I want you to feel that the world is your oyster, that you can do and be anything you set your mind to do and be.
Everything good in this life is worth fighting for, and fight you will. I pray you have grit, determination, and confidence to pursue your dreams. I want you to dream big! Dream of all the places you will travel, people you will meet, lessons you will learn, and changes you will make. Dream of the endless possibilities life has to offer! But I also want you to dream small: every big step in life is made up of thousands of tiny, forgettable, often very boring steps along the way. Don’t miss the forest for the trees. Appreciate the little things: the everyday joys of a good meal, a kind word, a funny show, a cloud shaped like an elephant…or maybe a turtle…if you just turn your head a little to the left you can see it… Remember that a humble life is still a beautiful one, and you don’t have to change the whole world, you just need to change your world, then the rest will follow suit. Cultivating love, joy, peace, patience, kindness, goodness, gentleness, faithfulness, and self-control — this is how, as my friend Meghan used to say, life is big in the little.
Take care of yourself, my precious girl, and in your quest to be kind to everyone you meet, don’t forget to be kind to yourself.

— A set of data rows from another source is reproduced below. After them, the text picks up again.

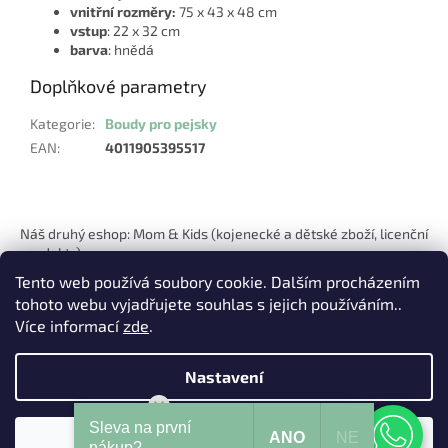
vnitřní rozměry:
75 x 43 x 48 cm
vstup
: 22 x 32 cm
barva
: hnědá
Doplňkové parametry
Kategorie
:
Boudy pro pejsky
EAN
:
4011905395517
Z
á
Náš druhý eshop: Mom & Kids (kojenecké a dětské zboží, licenční
p
produkty)
a
Tento web používá soubory cookie. Dalším procházením
t
tohoto webu vyjadřujete souhlas s jejich používáním..
í
Více informací
zde
.
Nastavení
Vytvořil Shoptet
Mohu Vám pomoci?
Sleva na první
ANO
NE
Souhlasím
Copyright 2026
Pets Hits
. Všechna práva vyhrazena.
nákup?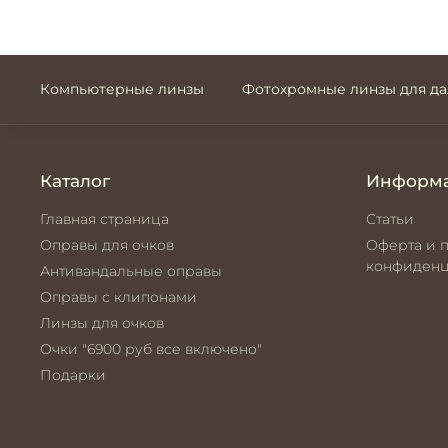
Компьютерные линзы
Фотохромные линзы для д
Каталог
Информ
Главная страница
Статьи
Оправы для очков
Оферта и 
конфиденц
Антивандальные оправы
Оправы с клипонами
Линзы для очков
Очки "6900 руб все включено"
Подарки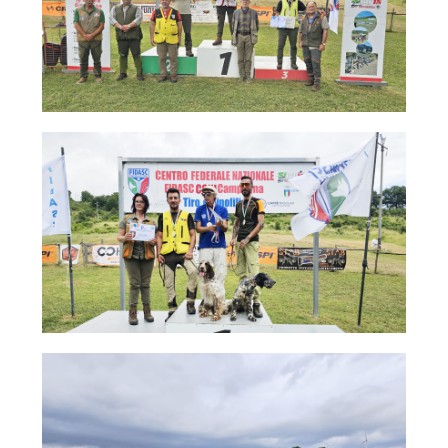
Cinofilia Venatoria
Sleddog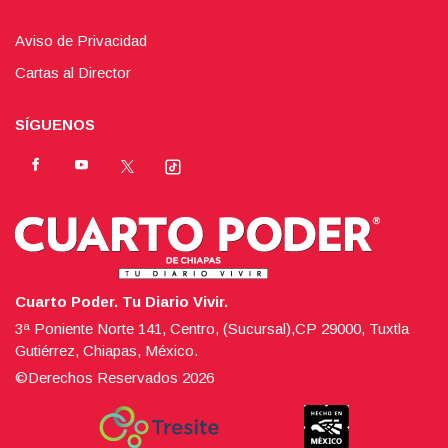
Aviso de Privacidad
Cartas al Director
SÍGUENOS
Cuarto Poder. Tu Diario Vivir.
3ª Poniente Norte 141, Centro, (Sucursal),CP 29000, Tuxtla
Gutiérrez, Chiapas, México.
©Derechos Reservados
2026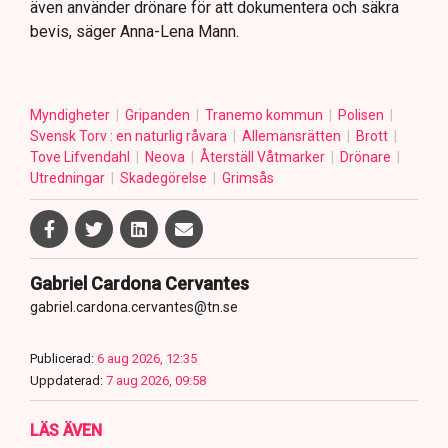
även använder drönare för att dokumentera och säkra
bevis, säger Anna-Lena Mann.
Myndigheter
Gripanden
Tranemo kommun
Polisen
Svensk Torv : en naturlig råvara
Allemansrätten
Brott
Tove Lifvendahl
Neova
Återställ Våtmarker
Drönare
Utredningar
Skadegörelse
Grimsås
Gabriel Cardona Cervantes
gabriel.cardona.cervantes@tn.se
Publicerad:
6 aug 2026, 12:35
Uppdaterad:
7 aug 2026, 09:58
LÄS ÄVEN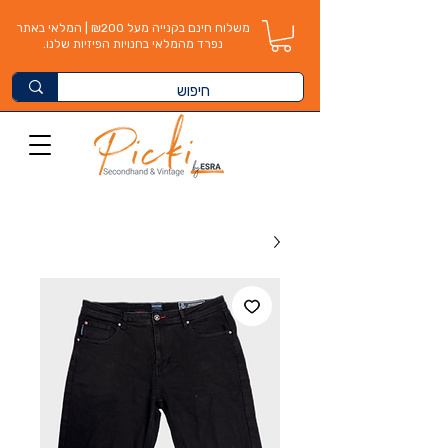
משלוח חינם בקנייה מעל ₪200 | המלאי באתר
נפרד מהמלאי בחנויות הפיזיות שלנו.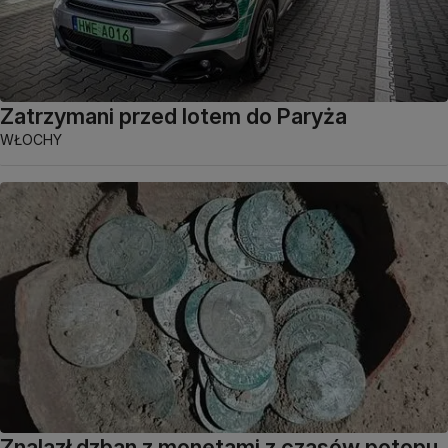
Zatrzymani przed lotem do Paryża
WŁOCHY
Znalazł dzban z monetami z czasów potopu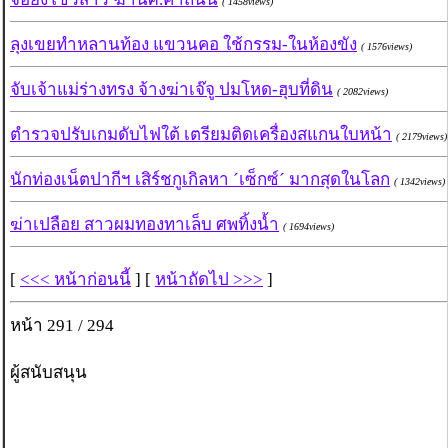
( 1458views)
ลุงเขยทำหลานท้อง แขวนคอ ใช้กรรม-ในห้องขัง
( 1576views)
จับเจ้าแม่ร่างทรง จ้างฆ่าเจ๊จู ปมโหด-ฮุบที่ดิน
( 2082views)
ตำรวจปรับเกมดับไฟใต้ เตรียมติดเครื่องสแกนใบหน้า
( 2179views)
นักท่องเน็ตปากีฯ เสิร์ชกูเกิลหา ´เซ็กซ์´ มากสุดในโลก
( 1342views)
ฆ่าเปลือย สาวผมทองทาเล็บ ศพทิ้งน้ำ
( 1694views)
[
<<< หน้าก่อนนี้
] [
หน้าถัดไป >>>
]
หน้า 291 / 294
ผู้สนับสนุน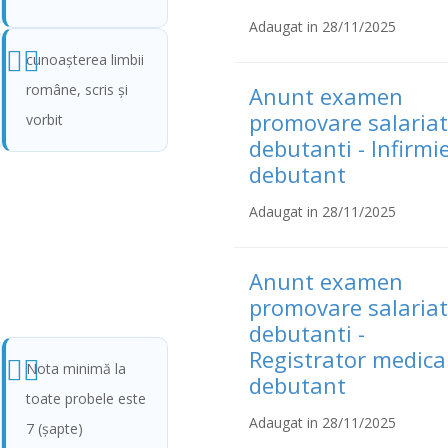
Adaugat in 28/11/2025
cunoaşterea limbii
române, scris şi
Anunt examen
promovare salariat
vorbit
debutanti - Infirmi
debutant
Adaugat in 28/11/2025
Anunt examen
promovare salariat
debutanti -
Registrator medica
Nota minimă la
debutant
toate probele este
Adaugat in 28/11/2025
7 (şapte)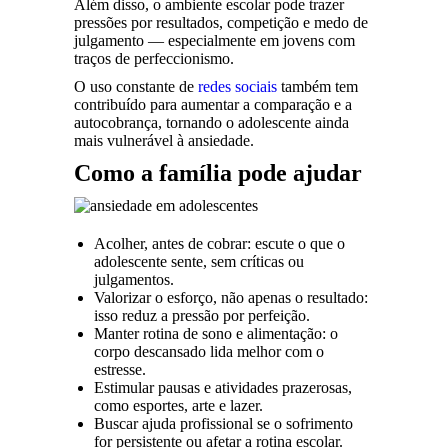
Além disso, o ambiente escolar pode trazer
pressões por resultados, competição e medo de
julgamento — especialmente em jovens com
traços de perfeccionismo.
O uso constante de
redes sociais
também tem
contribuído para aumentar a comparação e a
autocobrança, tornando o adolescente ainda
mais vulnerável à ansiedade.
Como a família pode ajudar
Acolher, antes de cobrar: escute o que o
adolescente sente, sem críticas ou
julgamentos.
Valorizar o esforço, não apenas o resultado:
isso reduz a pressão por perfeição.
Manter rotina de sono e alimentação: o
corpo descansado lida melhor com o
estresse.
Estimular pausas e atividades prazerosas,
como esportes, arte e lazer.
Buscar ajuda profissional se o sofrimento
for persistente ou afetar a rotina escolar.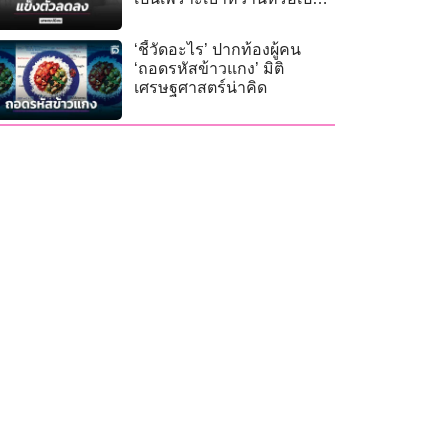
รักษาได้ไหม
‘ชี้วัดอะไร’ ปากท้องผู้คน
‘ถอดรหัสข้าวแกง’ มิติ
เศรษฐศาสตร์น่าคิด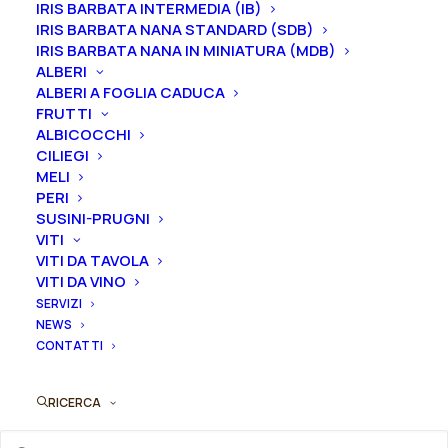
IRIS BARBATA INTERMEDIA (IB)
Iris in vaso
sono disponibili in
qualsiasi periodo
IRIS BARBATA NANA STANDARD (SDB)
mentre i
rizomi
di
Iris
sono
disponibili solo nel
IRIS BARBATA NANA IN MINIATURA (MDB)
ALBERI
periodo che va
da luglio a settembre.
ALBERI A FOGLIA CADUCA
FRUTTI
ALBICOCCHI
CILIEGI
Formato
MELI
PERI
SUSINI-PRUGNI
VITI
Iris
VITI DA TAVOLA
Aggiungi al preventivo
germanica
VITI DA VINO
SERVIZI
"Moustache
Ordina subito questo prodotto!
NEWS
Rose"
CONTATTI
Puoi acquistare ora questo prodotto contattandoci e
quantità
indicando la dimensione del vaso desiderata e la
quantità
RICERCA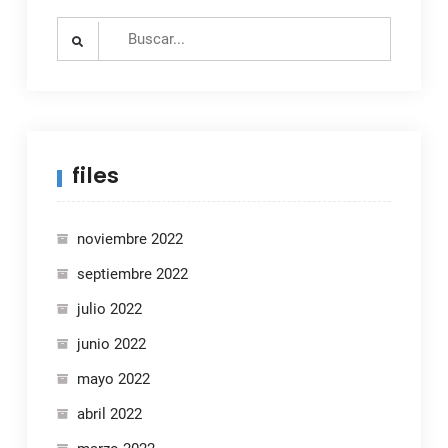
Search
for:
files
noviembre 2022
septiembre 2022
julio 2022
junio 2022
mayo 2022
abril 2022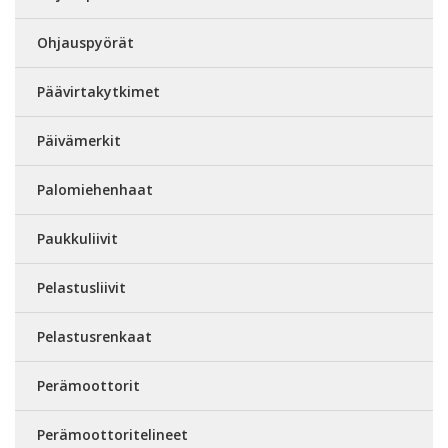
Ohjauspyörät
Päävirtakytkimet
Päivämerkit
Palomiehenhaat
Paukkuliivit
Pelastusliivit
Pelastusrenkaat
Perämoottorit
Perämoottoritelineet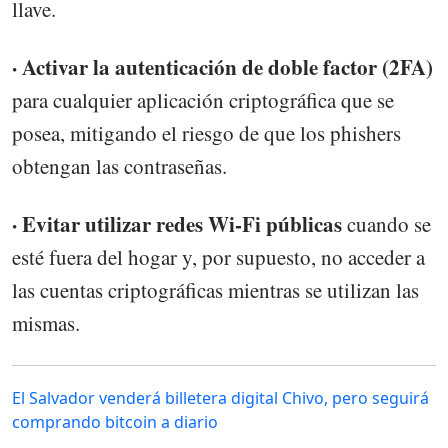
llave.
· Activar la autenticación de doble factor (2FA)
para cualquier aplicación criptográfica que se
posea, mitigando el riesgo de que los phishers
obtengan las contraseñas.
· Evitar utilizar redes Wi-Fi públicas
cuando se
esté fuera del hogar y, por supuesto, no acceder a
las cuentas criptográficas mientras se utilizan las
mismas.
El Salvador venderá billetera digital Chivo, pero seguirá
comprando bitcoin a diario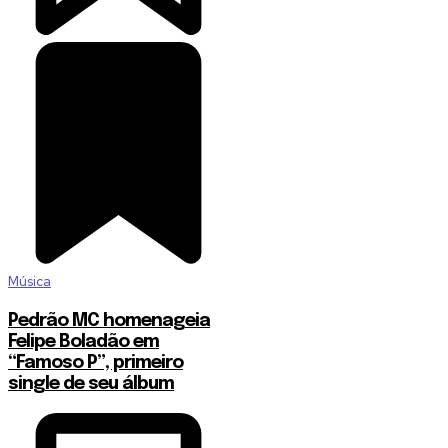
Música
Pedrão MC homenageia
Felipe Boladão em
“Famoso P”, primeiro
single de seu álbum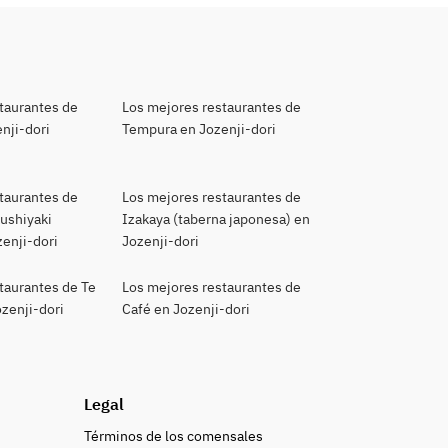
taurantes de
Los mejores restaurantes de
nji-dori
Tempura en Jozenji-dori
taurantes de
Los mejores restaurantes de
kushiyaki
Izakaya (taberna japonesa) en
zenji-dori
Jozenji-dori
taurantes de Te
Los mejores restaurantes de
ozenji-dori
Café en Jozenji-dori
Legal
Términos de los comensales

Give yourself grace when you make mistakes, fall short, or lose your way. It’s okay to take the long way home. Be proud of how far you have come, even when you have a ways yet to go. Love your body and appreciate all the ways it serves you: arms to hold a friend, legs to jump for joy, a middle to balance and hold you all together. It shouldn’t look like anyone else’s body, so don’t try and make it. Talk to yourself like you would talk to a friend: with gentleness, kindness, and love.
Most of all I want you to know that I love you, and you can always come home.
When you make mistakes, I don’t want you to think, “Oh man, my mom’s gonna kill me!” I want your first thought to be, “Oh man, I have to call my mom!” Because I will always be there. I don’t care where you are or what you’ve done, you can always call mom. When you are happy, I want to celebrate with you; when you are burdened, I want to help you bear the load; when you are angry, I want to listen and fume with you (and only try to diffuse you when it’s time). I honestly pray every day for the wisdom to know when to talk and when to listen, but lately I try to err on the side of listening, because I want you to know you are worthy of being heard. Your stories matter, your opinion matters, YOU matter. You will always have a safe place to land here with me and your dad. We love you to the moon and back.
In all the years we have worked with students, the one part dad and I never quite got used to was letting them go. Eventually those kids all grew up, aged out of our program, and moved on with their lives in one way or another. That never got easier. And yet this, maybe most of all, is the way student ministry has prepared me for parenthood: this is the last leg that we are sharing with you before you go off and begin your own life as an adult. In just 337 short weeks, you’ll be graduating high school and heading to college, or the workforce, or the military, or maybe a gap year to find yourself. Not too long from now, you’ll be making your own decisions, and that baby girl who took her first steps walking into her first birthday party will be looking inside herself to determine which steps to take next. I know that will be the hardest part, but I want you to have the confidence to know you can do it. You are the best thing to ever happen to me, and you’ll be the best thing that ever happens to you too. You are absolutely amazing.